THE PROBLEM:
Arrange the text read from all the records as a Markdown table with two columns, "Row" for the row number and "Line" for the line itself. Leave out blank lines and the pictures.

EXERCISE DATA:
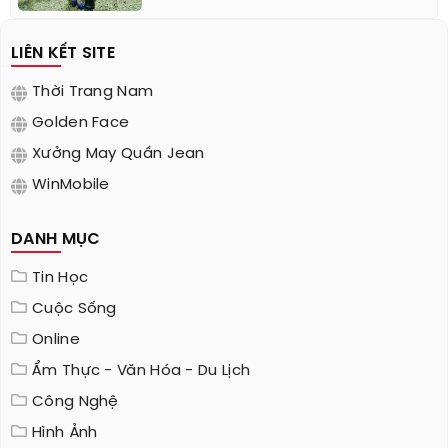
LIÊN KẾT SITE
Thời Trang Nam
Golden Face
Xưởng May Quần Jean
WinMobile
DANH MỤC
Tin Học
Cuộc Sống
Online
Ẩm Thực - Văn Hóa - Du Lịch
Công Nghệ
Hình Ảnh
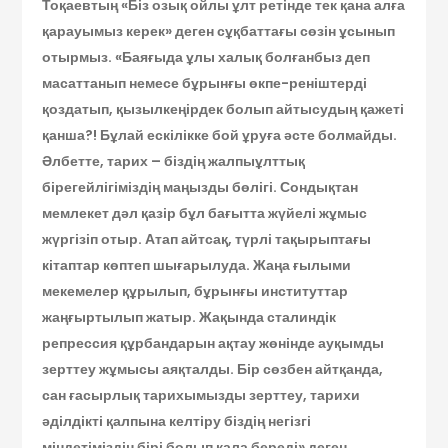
Тоқаевтың «Біз озық ойлы ұлт ретінде тек қана алға
қарауымыз керек» деген сұқбаттағы сөзін ұсынып
отырмыз. «Баяғыда ұлы халық болғанбыз деп
масаттанып немесе бұрынғы өкпе-реніштерді
қоздатып, қызылкеңірдек болып айтысудың қажеті
қанша?! Бұлай ескілікке бой ұруға әсте болмайды.
Әлбетте, тарих – біздің жалпы­ұлттық
бірегейлігіміздің маңызды бөлігі. Сондықтан
мемлекет дәл қазір бұл бағытта жүйелі жұмыс
жүргізіп отыр. Атап айтсақ, түрлі тақырыптағы
кітаптар көптеп шығарылуда. Жаңа ғылыми
мекемелер құрылып, бұрынғы институттар
жаңғыртылып жатыр. Жақында сталиндік
репрессия құрбан­дарын ақтау жөнінде ауқымды
зерттеу жұмысы аяқталды. Бір сөзбен айтқанда,
сан ғасырлық тарихымызды зерттеу, тарихи
әділдікті қалпына келтіру біздің негізгі
міндетіміздің бірі болып қала береді» деген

SOLVED EXERCISE:
| Row | Line |
|---|---|
| 1 | LIÊN KẾT SITE |
| 2 | Thời Trang Nam |
| 3 | Golden Face |
| 4 | Xưởng May Quần Jean |
| 5 | WinMobile |
| 6 | DANH MỤC |
| 7 | Tin Học |
| 8 | Cuộc Sống |
| 9 | Online |
| 10 | Ẩm Thực - Văn Hóa - Du Lịch |
| 11 | Công Nghệ |
| 12 | Hình Ảnh |
| 13 | Тоқаевтың «Біз озық ойлы ұлт ретінде тек қана алға |
| 14 | қарауымыз керек» деген сұқбаттағы сөзін ұсынып |
| 15 | отырмыз. «Баяғыда ұлы халық болғанбыз деп |
| 16 | масаттанып немесе бұрынғы өкпе-реніштерді |
| 17 | қоздатып, қызылкеңірдек болып айтысудың қажеті |
| 18 | қанша?! Бұлай ескілікке бой ұруға әсте болмайды. |
| 19 | Әлбетте, тарих – біздің жалпы­ұлттық |
| 20 | бірегейлігіміздің маңызды бөлігі. Сондықтан |
| 21 | мемлекет дәл қазір бұл бағытта жүйелі жұмыс |
| 22 | жүргізіп отыр. Атап айтсақ, түрлі тақырыптағы |
| 23 | кітаптар көптеп шығарылуда. Жаңа ғылыми |
| 24 | мекемелер құрылып, бұрынғы институттар |
| 25 | жаңғыртылып жатыр. Жақында сталиндік |
| 26 | репрессия құрбан­дарын ақтау жөнінде ауқымды |
| 27 | зерттеу жұмысы аяқталды. Бір сөзбен айтқанда, |
| 28 | сан ғасырлық тарихымызды зерттеу, тарихи |
| 29 | әділдікті қалпына келтіру біздің негізгі |
| 30 | міндетіміздің бірі болып қала береді» деген |